No, this is a complete and utter tear down of everything that takes place in the second floor offices of the Flyers Training Center in Voorhees. Eviscerate it. It’s the only hope left to save a franchise.

Otherwise, the target has to change.

Because, as often as I kill the business side of the Flyers, what the hell are they supposed to do with this steaming pile of fetid waste that is being handed them? How can they even hope to continue to try to rebuild relationships with fans and the city when this kind of institutional hara-kiri is allowed to go on?

I’m told the phone lines were buzzing today with fans looking to get out of their season tickets. Good for the fans. Not because I want to see the Flyers suffer. I don’t. I wish them success every year. But rather because it’s the only way for the fans to fight for their team.

And if Scott doesn’t see that. If he’s too busy listening to the whispers in his ear being provided by personal hockey consultants, then it’s time for forced retirement.

Did Fletcher and his group deserve one more chance to try and get it right considering the combination of bad luck, and unexpected circumstances the past two years? Yes.

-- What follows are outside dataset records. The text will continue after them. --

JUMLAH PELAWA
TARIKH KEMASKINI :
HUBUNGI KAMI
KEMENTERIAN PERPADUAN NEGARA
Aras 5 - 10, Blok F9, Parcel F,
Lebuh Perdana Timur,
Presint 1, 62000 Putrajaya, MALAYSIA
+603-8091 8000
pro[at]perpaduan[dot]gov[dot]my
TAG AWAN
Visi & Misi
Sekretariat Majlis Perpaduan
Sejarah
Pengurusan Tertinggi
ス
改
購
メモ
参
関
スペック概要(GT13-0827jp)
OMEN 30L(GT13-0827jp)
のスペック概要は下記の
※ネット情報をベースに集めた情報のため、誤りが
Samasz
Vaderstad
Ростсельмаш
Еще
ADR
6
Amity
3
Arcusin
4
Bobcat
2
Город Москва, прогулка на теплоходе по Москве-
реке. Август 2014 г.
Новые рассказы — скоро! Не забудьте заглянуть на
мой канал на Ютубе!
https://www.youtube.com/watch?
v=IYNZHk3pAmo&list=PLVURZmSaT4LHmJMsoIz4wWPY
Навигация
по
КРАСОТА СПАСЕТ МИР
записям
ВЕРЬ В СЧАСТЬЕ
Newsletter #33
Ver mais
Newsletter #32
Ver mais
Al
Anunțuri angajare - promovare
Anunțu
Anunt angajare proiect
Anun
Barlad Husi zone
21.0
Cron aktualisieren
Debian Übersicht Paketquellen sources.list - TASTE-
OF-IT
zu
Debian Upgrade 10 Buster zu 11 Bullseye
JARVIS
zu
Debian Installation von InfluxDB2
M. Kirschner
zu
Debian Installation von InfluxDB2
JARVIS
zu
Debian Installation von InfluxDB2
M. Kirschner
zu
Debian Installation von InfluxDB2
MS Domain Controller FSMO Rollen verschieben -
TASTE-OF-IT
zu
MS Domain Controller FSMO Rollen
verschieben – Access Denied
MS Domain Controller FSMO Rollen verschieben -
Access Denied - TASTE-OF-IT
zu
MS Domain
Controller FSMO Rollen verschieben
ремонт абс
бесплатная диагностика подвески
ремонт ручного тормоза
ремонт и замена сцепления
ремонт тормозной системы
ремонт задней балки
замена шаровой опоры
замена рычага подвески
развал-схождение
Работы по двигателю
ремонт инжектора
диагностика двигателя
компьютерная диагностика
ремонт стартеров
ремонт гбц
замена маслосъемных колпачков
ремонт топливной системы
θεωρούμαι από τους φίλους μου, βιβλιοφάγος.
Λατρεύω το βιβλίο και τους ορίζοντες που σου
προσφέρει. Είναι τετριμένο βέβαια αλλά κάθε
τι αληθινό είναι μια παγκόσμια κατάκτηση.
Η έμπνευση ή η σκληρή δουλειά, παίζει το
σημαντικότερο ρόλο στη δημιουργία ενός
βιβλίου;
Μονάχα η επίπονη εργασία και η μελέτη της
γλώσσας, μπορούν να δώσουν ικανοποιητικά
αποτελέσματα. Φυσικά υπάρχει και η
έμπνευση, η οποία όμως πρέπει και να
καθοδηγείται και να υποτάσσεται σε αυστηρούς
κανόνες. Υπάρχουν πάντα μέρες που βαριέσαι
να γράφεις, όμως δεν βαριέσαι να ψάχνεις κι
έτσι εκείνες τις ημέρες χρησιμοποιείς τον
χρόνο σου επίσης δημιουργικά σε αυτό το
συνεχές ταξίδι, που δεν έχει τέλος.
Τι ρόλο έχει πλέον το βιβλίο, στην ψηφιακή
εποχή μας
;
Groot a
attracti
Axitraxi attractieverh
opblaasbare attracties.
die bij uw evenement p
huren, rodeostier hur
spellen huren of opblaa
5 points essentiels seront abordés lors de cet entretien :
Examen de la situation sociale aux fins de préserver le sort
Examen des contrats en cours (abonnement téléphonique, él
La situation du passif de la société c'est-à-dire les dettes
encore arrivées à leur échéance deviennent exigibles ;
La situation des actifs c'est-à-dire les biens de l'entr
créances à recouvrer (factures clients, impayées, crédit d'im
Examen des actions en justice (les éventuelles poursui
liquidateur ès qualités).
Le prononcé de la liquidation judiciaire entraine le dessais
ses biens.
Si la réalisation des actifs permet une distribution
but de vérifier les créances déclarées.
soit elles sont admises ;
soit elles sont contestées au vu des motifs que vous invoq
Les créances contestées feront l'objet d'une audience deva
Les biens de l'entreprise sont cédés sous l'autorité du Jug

This, however. THIS… was the only thing they couldn’t let happen. And they did. No management team has ever failed so spectacularly in my lifetime as these Flyers – and there were a lot of bad Phillies teams, the Process-era Sixers and the sugar rush that was Chip Kelly.

But this is the worst of the worst of the worst.

Go. All of them. Nice people. Good people. But either very bad at their jobs or too closely associated with those that are.

End the disgrace. Give the city back their hockey team. NOW. I’ll hold the fiddle for you.